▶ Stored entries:

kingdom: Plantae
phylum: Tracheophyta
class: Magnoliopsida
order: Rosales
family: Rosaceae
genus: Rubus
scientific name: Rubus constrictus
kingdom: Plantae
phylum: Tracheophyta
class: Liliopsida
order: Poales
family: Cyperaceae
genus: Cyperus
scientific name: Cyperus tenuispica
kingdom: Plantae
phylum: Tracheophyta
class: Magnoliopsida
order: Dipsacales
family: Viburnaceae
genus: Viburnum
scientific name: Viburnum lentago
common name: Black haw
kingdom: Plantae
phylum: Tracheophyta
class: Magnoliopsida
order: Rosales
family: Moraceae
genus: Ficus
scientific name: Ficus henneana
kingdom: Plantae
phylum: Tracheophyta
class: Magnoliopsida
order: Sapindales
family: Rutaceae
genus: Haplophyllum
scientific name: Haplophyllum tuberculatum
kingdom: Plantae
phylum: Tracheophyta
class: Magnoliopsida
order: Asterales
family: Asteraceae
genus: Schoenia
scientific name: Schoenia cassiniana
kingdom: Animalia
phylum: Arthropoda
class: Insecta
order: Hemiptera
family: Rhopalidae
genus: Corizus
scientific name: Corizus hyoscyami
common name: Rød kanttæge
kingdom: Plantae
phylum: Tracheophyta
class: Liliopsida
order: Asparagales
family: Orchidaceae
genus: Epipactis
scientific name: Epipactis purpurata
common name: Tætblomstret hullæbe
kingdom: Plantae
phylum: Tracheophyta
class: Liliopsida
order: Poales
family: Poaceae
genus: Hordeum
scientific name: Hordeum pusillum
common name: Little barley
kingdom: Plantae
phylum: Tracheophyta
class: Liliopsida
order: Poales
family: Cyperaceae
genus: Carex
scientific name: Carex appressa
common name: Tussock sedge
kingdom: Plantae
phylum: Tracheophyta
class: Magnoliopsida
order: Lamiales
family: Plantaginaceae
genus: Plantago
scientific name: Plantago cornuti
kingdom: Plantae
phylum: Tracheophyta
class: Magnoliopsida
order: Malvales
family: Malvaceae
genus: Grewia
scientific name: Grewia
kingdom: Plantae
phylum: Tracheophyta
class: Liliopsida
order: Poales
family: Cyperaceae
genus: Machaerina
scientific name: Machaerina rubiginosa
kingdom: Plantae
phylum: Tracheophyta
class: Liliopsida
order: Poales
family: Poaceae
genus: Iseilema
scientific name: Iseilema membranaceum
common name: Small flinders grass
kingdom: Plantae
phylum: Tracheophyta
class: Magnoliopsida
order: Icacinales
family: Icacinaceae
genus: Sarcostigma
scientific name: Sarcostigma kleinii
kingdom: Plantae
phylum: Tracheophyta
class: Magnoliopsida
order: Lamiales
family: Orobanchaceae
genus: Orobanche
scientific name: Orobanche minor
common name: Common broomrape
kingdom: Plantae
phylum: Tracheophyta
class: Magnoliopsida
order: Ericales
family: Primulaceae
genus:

▶ REQUIREMENT: Copy the data word for word, starting with the line that contains "scientific name: Carex appressa" and going on through the line that contains "genus: Sarcostigma", with both of those lines included.

▶ REPLY:
scientific name: Carex appressa
common name: Tussock sedge
kingdom: Plantae
phylum: Tracheophyta
class: Magnoliopsida
order: Lamiales
family: Plantaginaceae
genus: Plantago
scientific name: Plantago cornuti
kingdom: Plantae
phylum: Tracheophyta
class: Magnoliopsida
order: Malvales
family: Malvaceae
genus: Grewia
scientific name: Grewia
kingdom: Plantae
phylum: Tracheophyta
class: Liliopsida
order: Poales
family: Cyperaceae
genus: Machaerina
scientific name: Machaerina rubiginosa
kingdom: Plantae
phylum: Tracheophyta
class: Liliopsida
order: Poales
family: Poaceae
genus: Iseilema
scientific name: Iseilema membranaceum
common name: Small flinders grass
kingdom: Plantae
phylum: Tracheophyta
class: Magnoliopsida
order: Icacinales
family: Icacinaceae
genus: Sarcostigma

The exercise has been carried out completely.